--- SOURCE DATA Enclosed Below ---
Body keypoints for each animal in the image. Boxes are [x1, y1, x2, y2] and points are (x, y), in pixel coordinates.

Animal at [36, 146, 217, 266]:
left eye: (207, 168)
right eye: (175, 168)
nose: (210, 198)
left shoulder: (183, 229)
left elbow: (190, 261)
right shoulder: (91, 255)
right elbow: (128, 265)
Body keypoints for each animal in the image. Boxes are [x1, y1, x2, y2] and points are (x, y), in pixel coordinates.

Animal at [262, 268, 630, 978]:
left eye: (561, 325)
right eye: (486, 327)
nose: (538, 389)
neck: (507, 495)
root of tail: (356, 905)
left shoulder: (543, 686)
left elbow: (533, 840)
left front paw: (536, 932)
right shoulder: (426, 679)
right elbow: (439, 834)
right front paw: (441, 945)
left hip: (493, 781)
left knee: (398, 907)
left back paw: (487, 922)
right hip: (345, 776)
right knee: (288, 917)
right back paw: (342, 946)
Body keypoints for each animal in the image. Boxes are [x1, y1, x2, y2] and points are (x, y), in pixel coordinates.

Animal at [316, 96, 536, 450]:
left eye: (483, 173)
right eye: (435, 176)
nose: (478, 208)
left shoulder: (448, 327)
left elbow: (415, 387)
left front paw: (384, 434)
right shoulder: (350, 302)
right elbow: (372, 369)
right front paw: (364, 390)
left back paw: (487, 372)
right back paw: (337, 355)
--- End of Enclosed SOURCE DATA ---
--- SOURCE DATA Enclosed Below ---
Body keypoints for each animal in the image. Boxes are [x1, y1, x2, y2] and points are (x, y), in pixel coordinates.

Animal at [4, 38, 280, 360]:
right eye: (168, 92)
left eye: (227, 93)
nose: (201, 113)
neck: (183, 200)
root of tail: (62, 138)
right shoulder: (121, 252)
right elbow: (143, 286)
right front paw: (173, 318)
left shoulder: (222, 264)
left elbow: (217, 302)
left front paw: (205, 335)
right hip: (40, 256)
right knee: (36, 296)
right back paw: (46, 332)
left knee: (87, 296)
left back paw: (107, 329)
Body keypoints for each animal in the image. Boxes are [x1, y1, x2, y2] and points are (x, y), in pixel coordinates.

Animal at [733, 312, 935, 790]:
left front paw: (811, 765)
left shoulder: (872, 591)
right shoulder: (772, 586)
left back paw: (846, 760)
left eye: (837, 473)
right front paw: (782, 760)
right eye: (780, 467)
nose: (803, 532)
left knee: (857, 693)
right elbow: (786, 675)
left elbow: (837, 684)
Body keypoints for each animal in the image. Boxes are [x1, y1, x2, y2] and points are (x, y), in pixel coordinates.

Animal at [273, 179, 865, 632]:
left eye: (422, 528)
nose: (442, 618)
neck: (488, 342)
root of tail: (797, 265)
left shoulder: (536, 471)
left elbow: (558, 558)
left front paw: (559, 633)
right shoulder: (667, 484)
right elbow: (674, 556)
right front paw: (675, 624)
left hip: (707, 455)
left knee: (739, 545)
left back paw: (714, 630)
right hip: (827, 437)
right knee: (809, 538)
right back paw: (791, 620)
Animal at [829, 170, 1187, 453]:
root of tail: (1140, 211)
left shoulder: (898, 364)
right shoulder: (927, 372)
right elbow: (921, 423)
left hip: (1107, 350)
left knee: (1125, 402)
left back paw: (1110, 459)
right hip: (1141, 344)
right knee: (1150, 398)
--- End of Enclosed SOURCE DATA ---
--- SOURCE DATA Enclosed Below ---
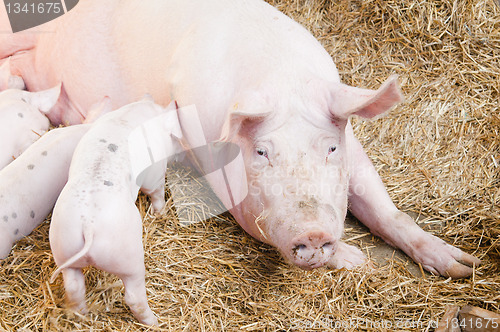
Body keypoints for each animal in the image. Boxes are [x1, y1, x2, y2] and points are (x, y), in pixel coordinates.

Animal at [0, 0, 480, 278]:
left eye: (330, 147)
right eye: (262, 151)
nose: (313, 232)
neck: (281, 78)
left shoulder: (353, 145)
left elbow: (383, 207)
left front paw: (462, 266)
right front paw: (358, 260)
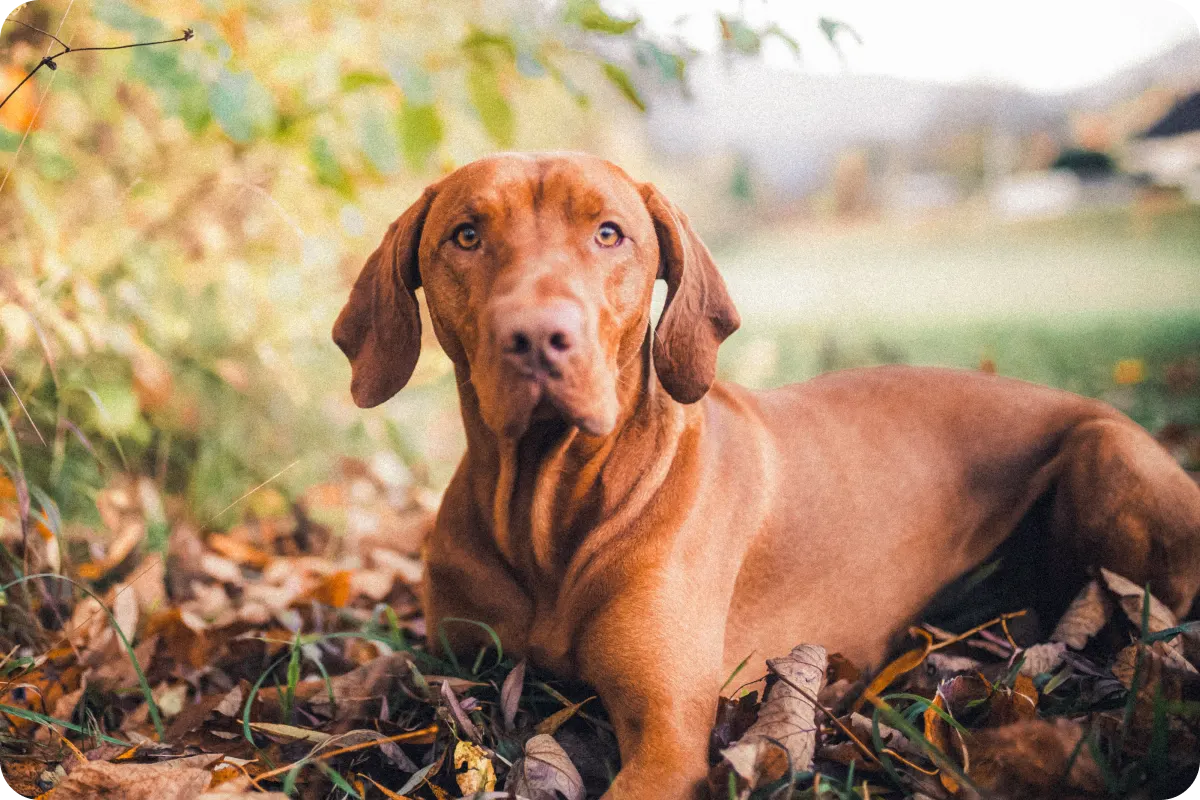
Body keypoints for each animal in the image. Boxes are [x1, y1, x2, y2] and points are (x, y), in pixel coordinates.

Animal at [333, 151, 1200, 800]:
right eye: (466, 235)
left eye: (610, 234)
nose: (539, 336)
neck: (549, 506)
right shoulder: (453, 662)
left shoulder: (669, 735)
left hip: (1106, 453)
--- End of Enclosed SOURCE DATA ---
• **PROBLEM REQUIREMENTS**:
Every line above from the line with "left eye: (837, 473)" to the line with "right shoulder: (667, 484)", inclusive, must be returned exactly; no other line belongs in the reply.

• **ANSWER TO THE PROBLEM**:
left eye: (837, 473)
right front paw: (782, 760)
right eye: (780, 467)
nose: (803, 532)
left knee: (857, 693)
right elbow: (786, 675)
left elbow: (837, 684)
Body keypoints for each animal in the image. Boxes are [x1, y1, x2, y2] and points are (x, y), in pixel coordinates.

Animal at [273, 179, 865, 632]:
left eye: (422, 528)
nose: (442, 618)
neck: (488, 342)
root of tail: (797, 265)
left shoulder: (536, 471)
left elbow: (558, 558)
left front paw: (559, 633)
right shoulder: (667, 484)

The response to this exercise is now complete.